Our March workshop was dynamic. Julie, Mirae, Lindsey and I prepared our respective sections to facilitate the 2 hour workshop at the Carnegie Gymnasium. We had a couple new people join us, and this proved to be a bit of a challenge as we were faced with some new learning opportunities about permission and disclosure.
This time around, the structure was led as follows:
Hailey- Energy body warm up: closed eye meditation scanning body, and distributing weight through all areas of feet. Introduction of heartbeat rhythm through walking towards centre of circle and away.
(We later spoke to Karen about how to verbalize this section of the warm up, and she stated that she allows the information to be guided by the pathway of the breath.)
Lindsey- Clapping rhythm exercises to teach teamwork and getting back on rhythm when you have lost it. Hand dance work through passing around hand dance, paying attention to each person’s rhythm.
Mirae- Animal bodies, tensegrity lines and paying attention to changes in speed and curves within these explorations. What are the senses of the animals and how does it change movement? Painting with feet.
Julie- Group and duet work exploring staccato, legato, no rhythm, crescendo. Transfer these into hand energy transfer duet. Solo sharing with circle support. Conductor exercise with group following conductor using whole space.
When Lindsey began the second phase of the warm-up, two facilitators briefly spoke about possibly bringing out the camera in order to document the process. One of the new participants became triggered by this idea. Crisis mode set in, and the facilitators immediately left the idea of documenting behind. By giving the participant space to do what she needed to do, the room slowed to a meditative pace and did not react to what was going on. The participant decided that it was best for her to leave the process.
What happened in the room after this incident was quite beautiful. Lindsey continued to facilitate a calm version of the hand dance exchange, and each participant took this opportunity to calm the space and any nerves that people may have. There was a brief misunderstanding between two participants that occurred several minutes later that may have been a leftover bit of energy from the former upset, but it subsided quickly.

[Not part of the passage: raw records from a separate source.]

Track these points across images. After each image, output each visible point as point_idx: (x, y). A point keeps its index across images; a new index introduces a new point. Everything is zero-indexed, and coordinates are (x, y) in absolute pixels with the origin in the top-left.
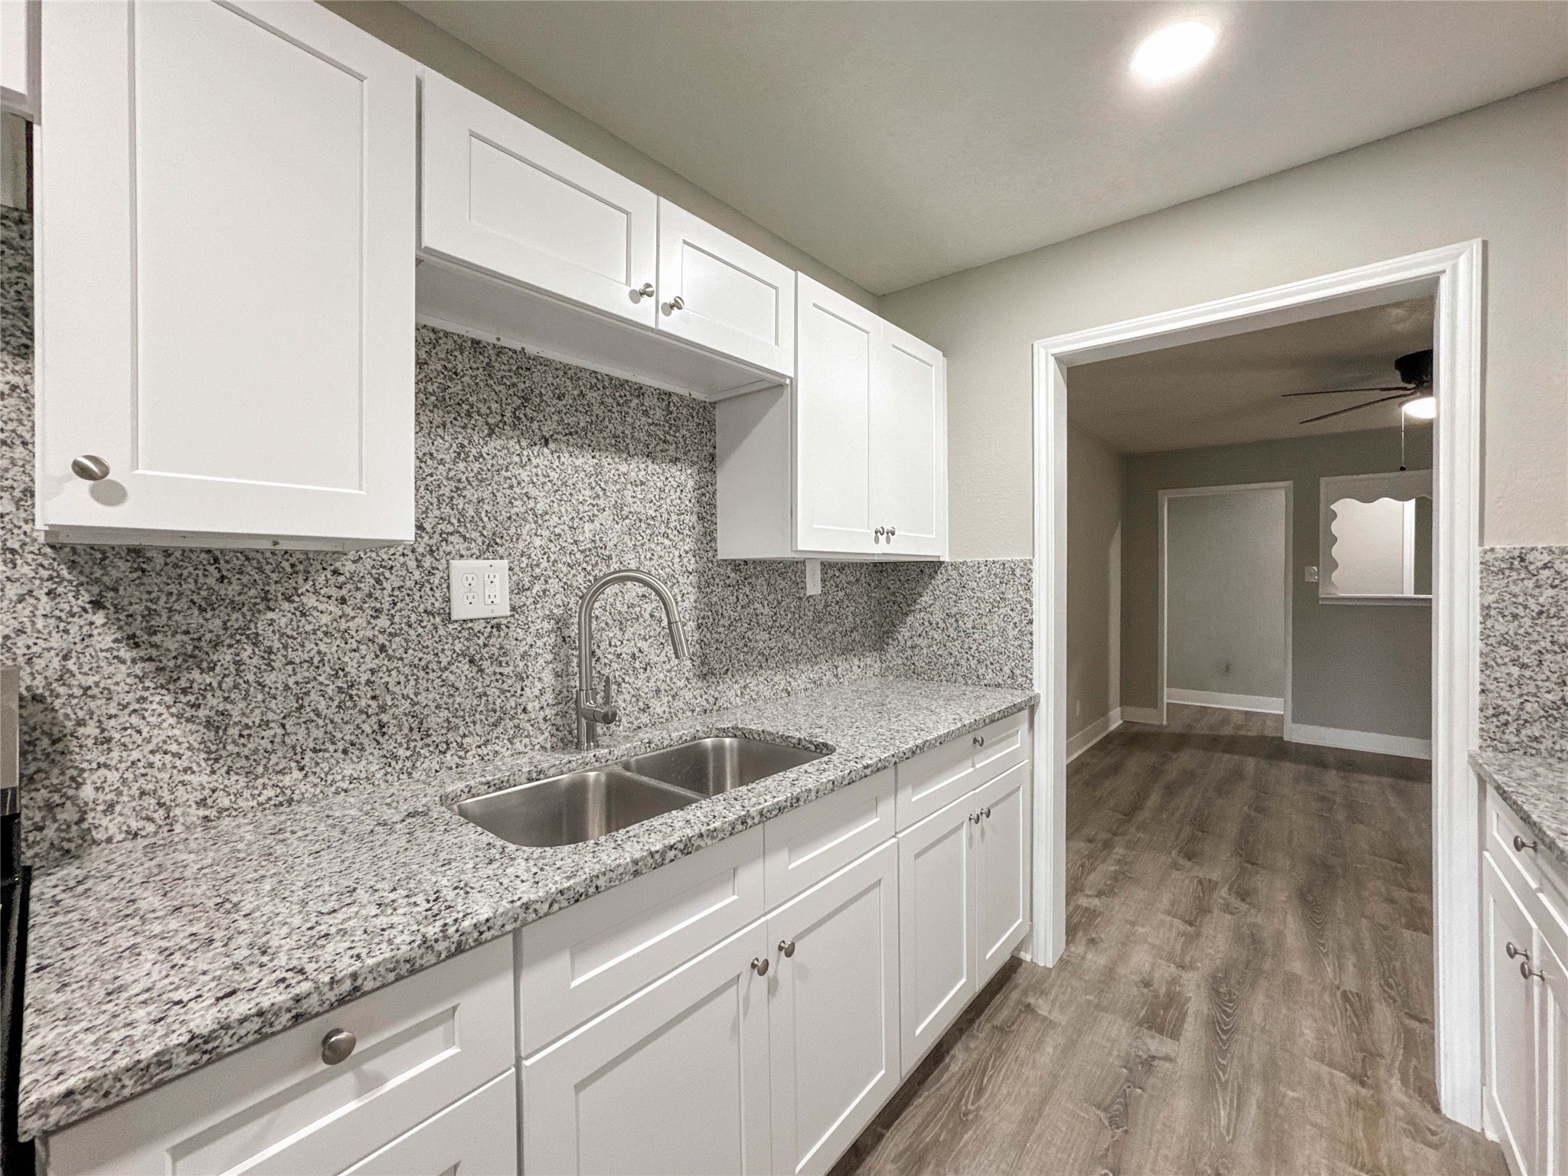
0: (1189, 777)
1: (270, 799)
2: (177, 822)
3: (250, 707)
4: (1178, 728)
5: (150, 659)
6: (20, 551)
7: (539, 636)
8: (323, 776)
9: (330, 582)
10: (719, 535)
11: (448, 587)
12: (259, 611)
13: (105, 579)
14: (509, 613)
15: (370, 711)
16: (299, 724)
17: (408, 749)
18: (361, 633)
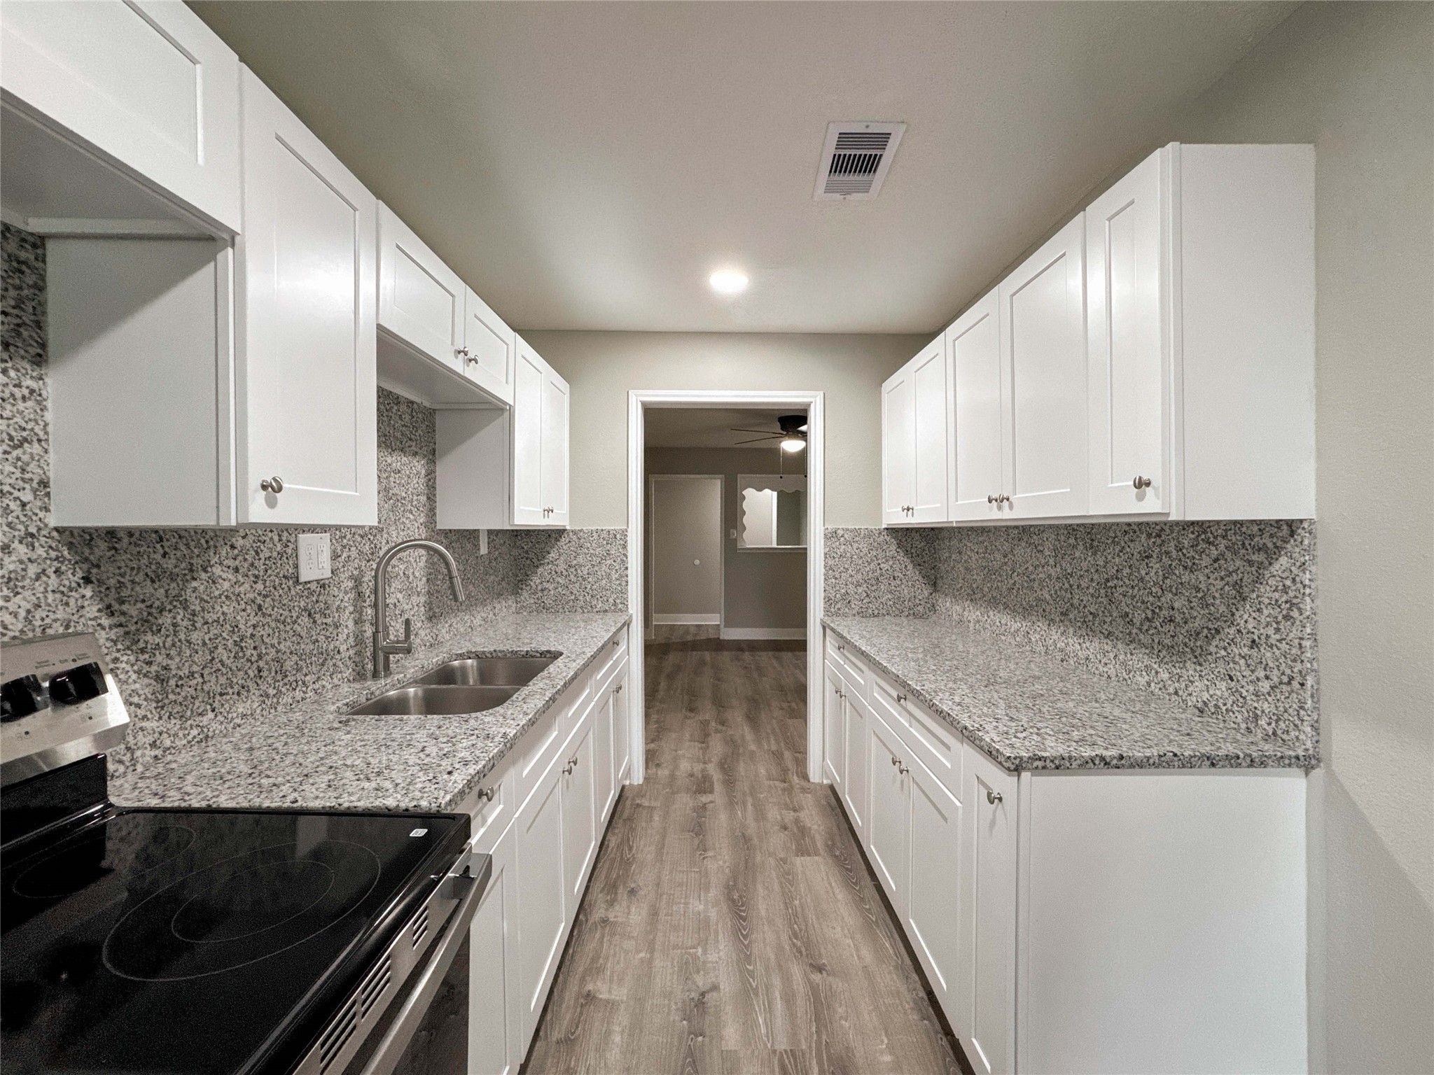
0: (678, 669)
1: (195, 737)
2: (138, 762)
3: (183, 661)
4: (661, 640)
5: (121, 625)
6: (36, 534)
7: (346, 593)
8: (226, 715)
9: (230, 555)
10: (438, 511)
11: (297, 556)
12: (187, 581)
13: (92, 558)
14: (330, 575)
15: (253, 659)
16: (211, 673)
17: (274, 688)
18: (248, 595)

In our meeting post-workshop, we spoke about ways to deal with and avoid such situations. Mirae brought some materials from a workshop she attended about conflict situations and how to deal graciously with such circumstances, and the main thing that we learned was that giving the person in crisis space and distance. If the situation becomes violent or becomes harmful towards the participants or facilitators, then we would follow predetermined protocols. In the particular situation of a dance workshop, our role is to allow the dance and movement to heal any residual disturbed energy in the space. By continuing the dance, we as facilitators are not allowing the problem to become a problem that the whole group has to deal with.
The primary practical thing we learned is to disclose the possibility of filming at the beginning of the workshop and give participants the opportunity to express their desire to not be included in such documentation.